Today’s the day I’m to visit my GP to check whether the medication, which she prescribed three weeks ago, is assisting me with sleep. Problem is, after the first couple of nights the familiar routine of restlessness, coupled with fitful brief snatches of slumber, still prevails. Most of the time, after a predominantly restless night, I’m drowsily awake around the time my beloved leaves for work (around 7.30am) before drifting off into the land of dreams. The period of drowsy wakefulness is, generally, when my beloved places a (hot) cup of coffee on the bedside cabinet [see opening paragraph].





For all the intermittently fluctuating pattern of sleep, my vividly Technicolor dreams frequently veer towards a nightmare scenario, one where the goal always slips from one’s grasp as one runs, walks, or crawls desperately towards it; walkways erode and crumble beneath ones feet, a doorway inevitably narrows just as you attempt to squeeze through, a bus departs just before you reach the stop. Normality and fantasy indelibly intertwined.

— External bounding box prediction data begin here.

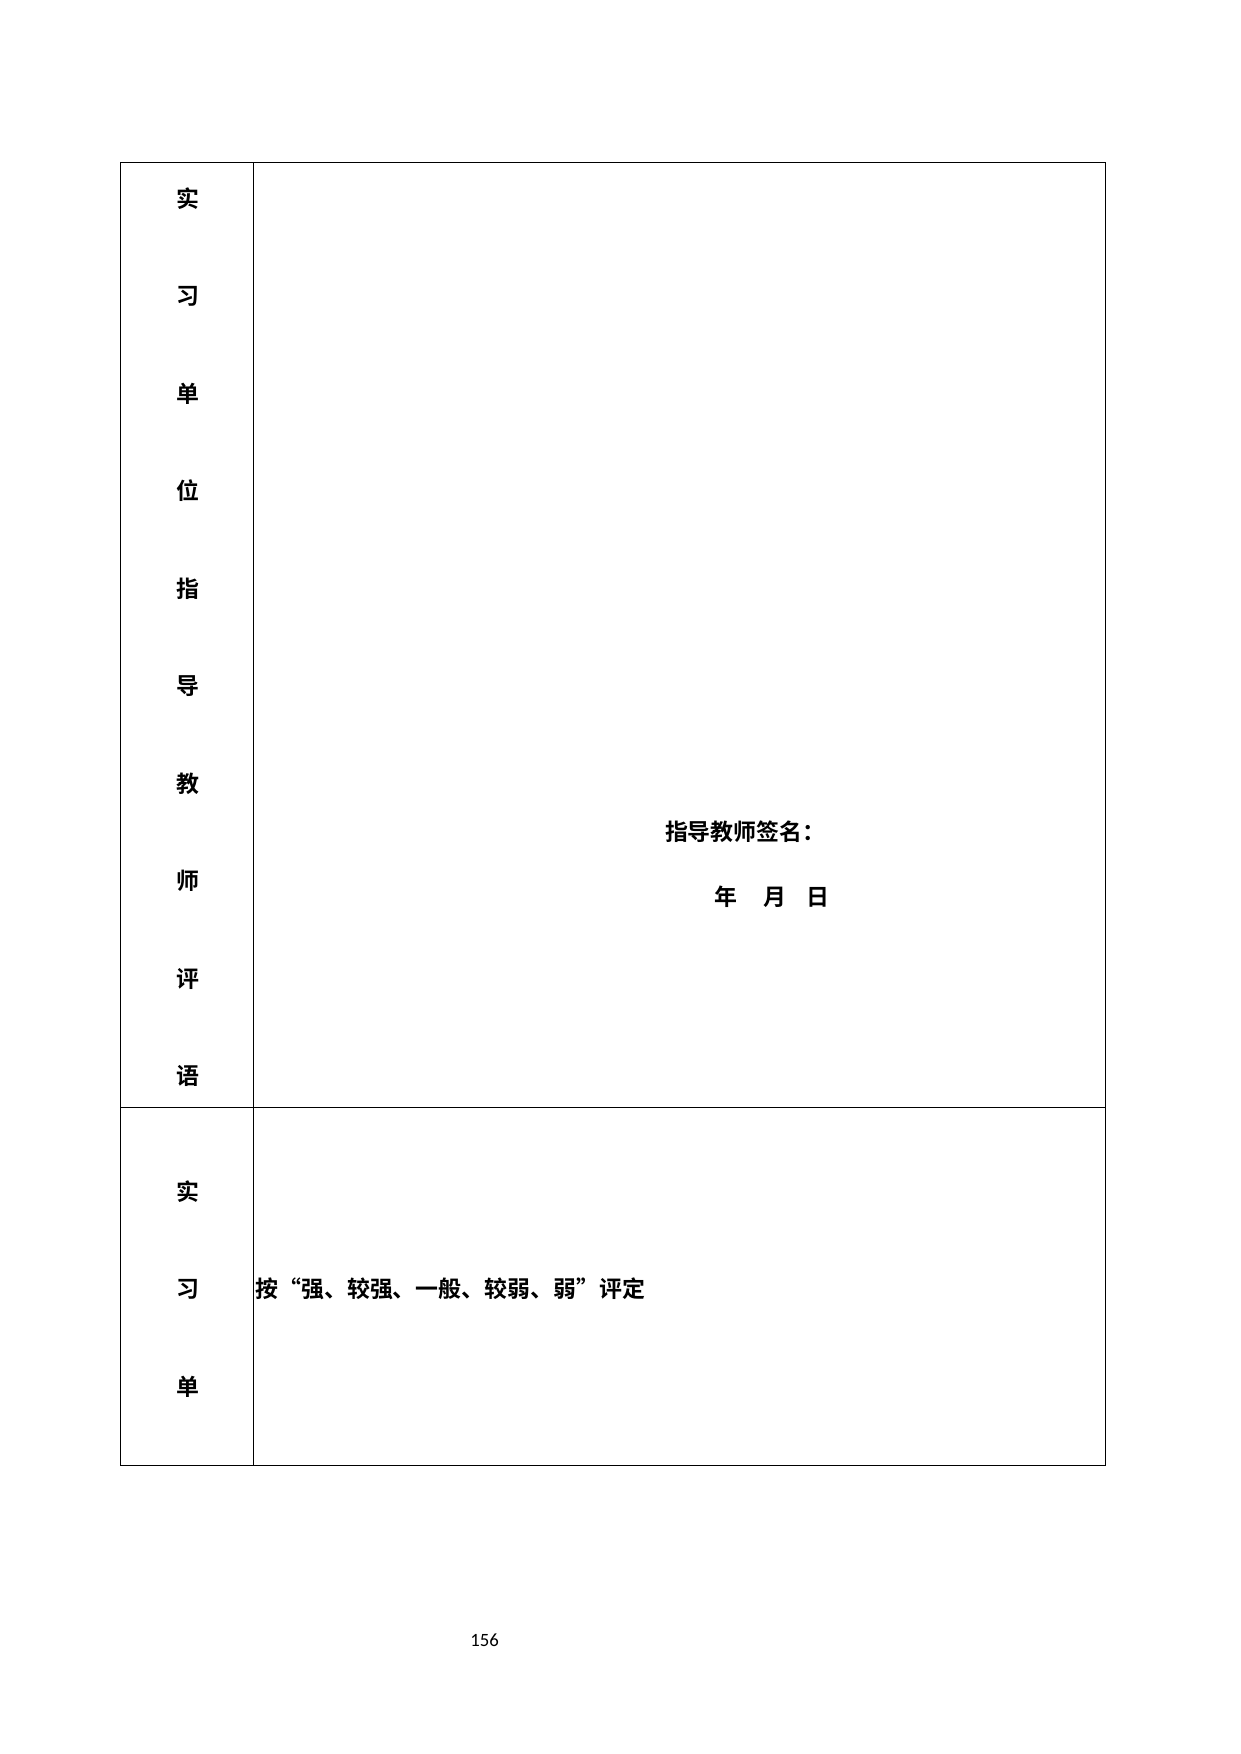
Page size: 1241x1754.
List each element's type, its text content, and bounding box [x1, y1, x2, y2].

table_cell 实 习 单 位 指 导 教 师 评 语 [121, 163, 253, 1107]
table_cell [254, 1108, 1105, 1465]
table_cell 指导教师签名： 年 月 日 [254, 163, 1105, 1107]
table_cell 实 习 单 位 评 定 意 见 [121, 1108, 253, 1465]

Sundry muscular and abdominal aches and pains, doubtlessly, contribute towards my fitful sleep, as well as the frustration of my daytime hours. I shortly go and see the doctor but, where do I begin? Suddenly I realize the appointed hour has arrived and, walking stick enabled / encouraged, I make my way to the Surgery.





On being called in to the consulting room, Dr D makes me feel immediately at ease. She notes the spinal related nerve pain in my left arm but, is more intent on finding out about my sleeping habits; meantime, a regime of occasional ibuprofen alongside the tramadol should be maintained to alleviate the sundry aches and pains.

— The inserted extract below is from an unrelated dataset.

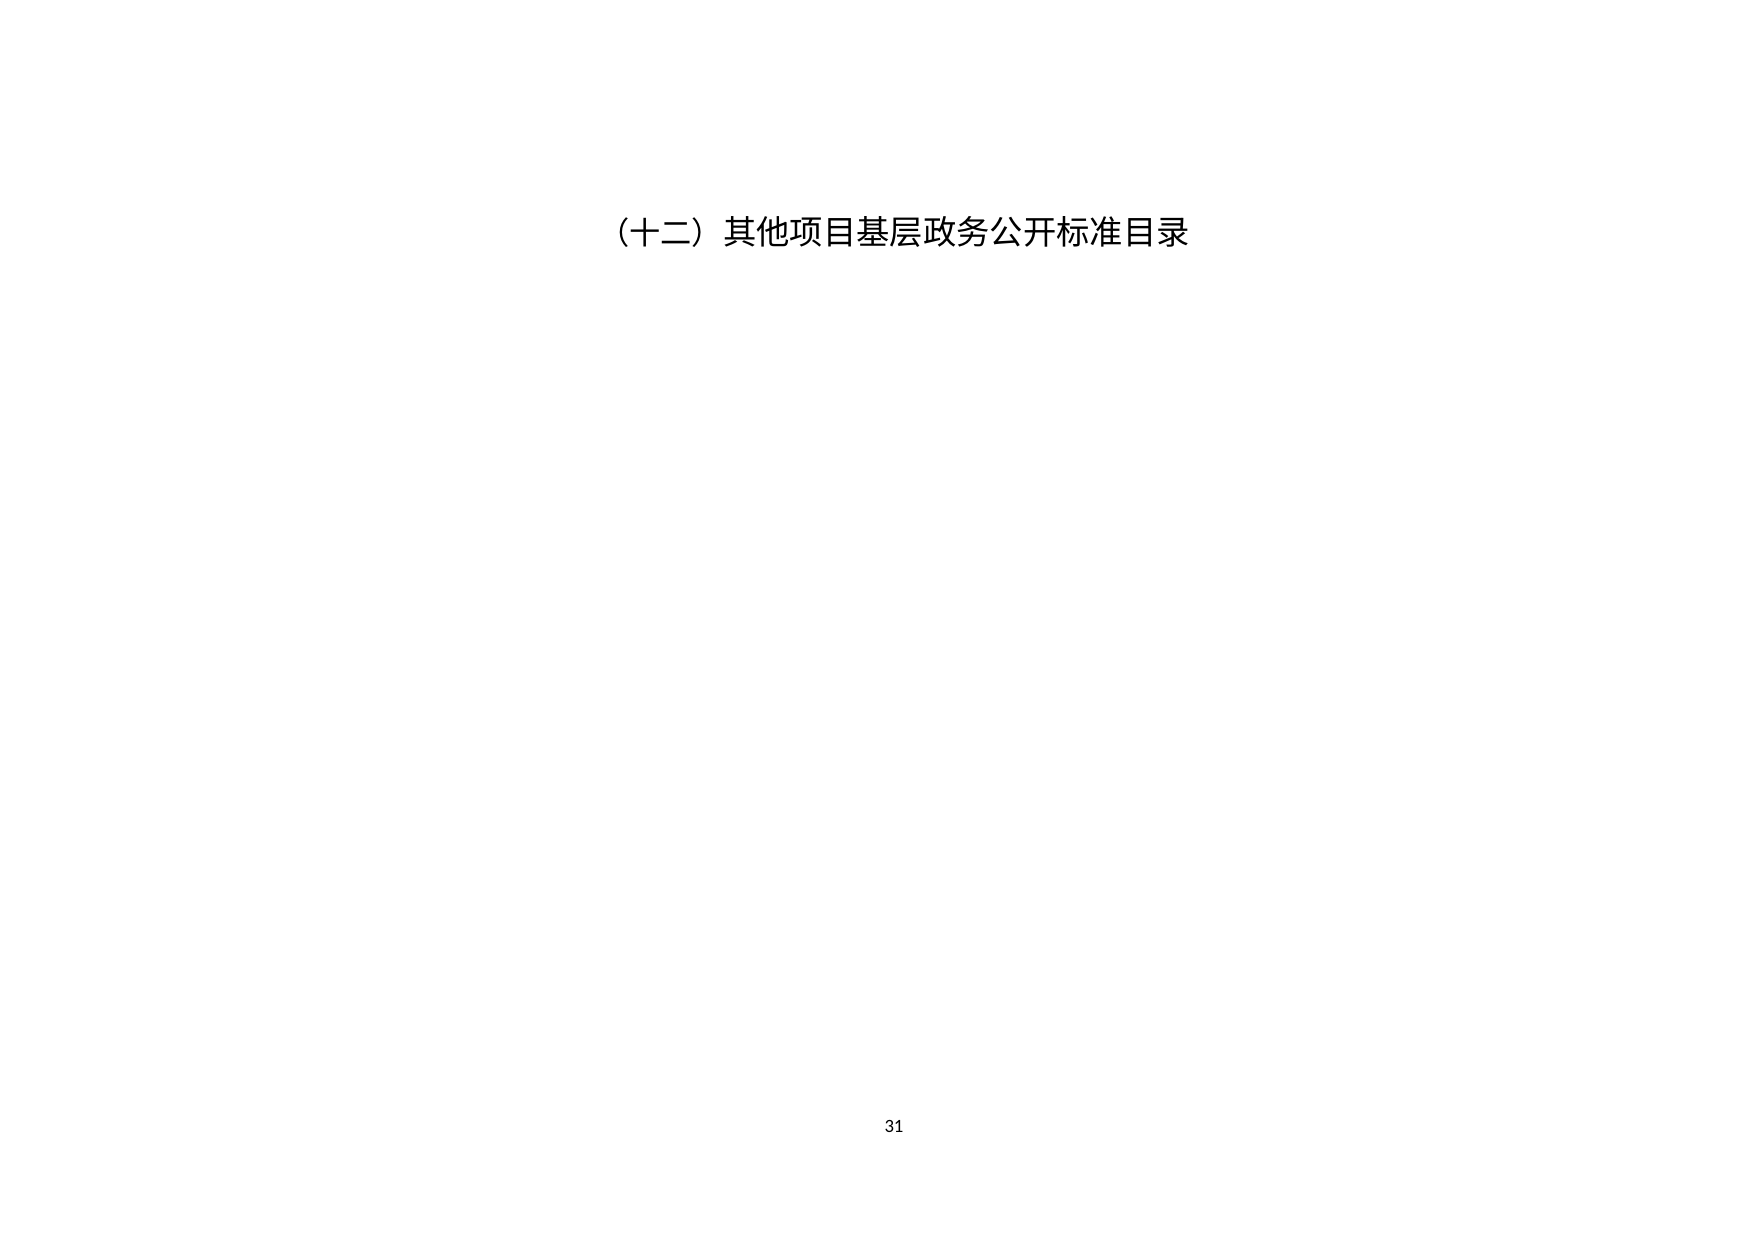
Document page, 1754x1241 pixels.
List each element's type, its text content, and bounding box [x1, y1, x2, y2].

The GP has suggested that I should try taking the mirtazapine at around 6.00 – 6.30 in the evening. The thinking goes that, as I’m really drowsy in the mornings, the mirtazapine is probably contributing to the drowsiness and, if taken earlier (than is normally suggested) it may well help induce sleep during the appropriate nocturnal hours. The doctor suspects that the dreams may well have been heightened by the medication but, that should settle down in due course; she also said that she would be contacting Julie at the Chronic Fatigue Unit, with a view to my having a refresher course to help me with my “pacing”.

Thursday, August 04, 2011

the process of aging?

So, it's come to this; old age has got me firmly in its grasp and, I lack the stamina to even attempt to wriggle free!Recent weeks have borne witness to a severe deterioration in my sense of dutiful pride. My old familiar shattering aches, pains and nauseating sense of exhaustion has driven me to .... ! 

Pride still has a hold, on me, as I struggle to prevent the awful truth being broadcast far and wide but, it's no point trying to live a double life, the strain is just too great.

The honest truth is that I've been driven to watching daytime TV and, all I plead for is a little sympathetic understanding! 'Bargain Hunt', 'Doctors', and re-runs of 'Only Fools and Horses' have managed to fill the aching void of inactivity with a modicum of determined purpose. If I can't work up the enthusiasm, or find the necessary energy reserves to purposefully surf the net, tend the garden etc.; at least the vacuum can be filled by my determination to switch on the television over the lunchtime period, starting from a period frequently less than one hour after my emergence from the duvet realm.

The truly worrying factor is that, not infrequently, I'm actually enjoying the viewing experience.

Since last Christmas, I seemed to have had some of my appetite for reading restored, politics, biography, theology, as well as a modicum of fiction once more became a part my daily experience but, for the past few weeks, my stamina reserves have only allowed (primarily superficial) casual browsing. I tend to place some of the blame on the warmer weather, which has a knack of depleting my already limited reserves of stamina but, I can't help wondering if in fact the real culprit is Father Time.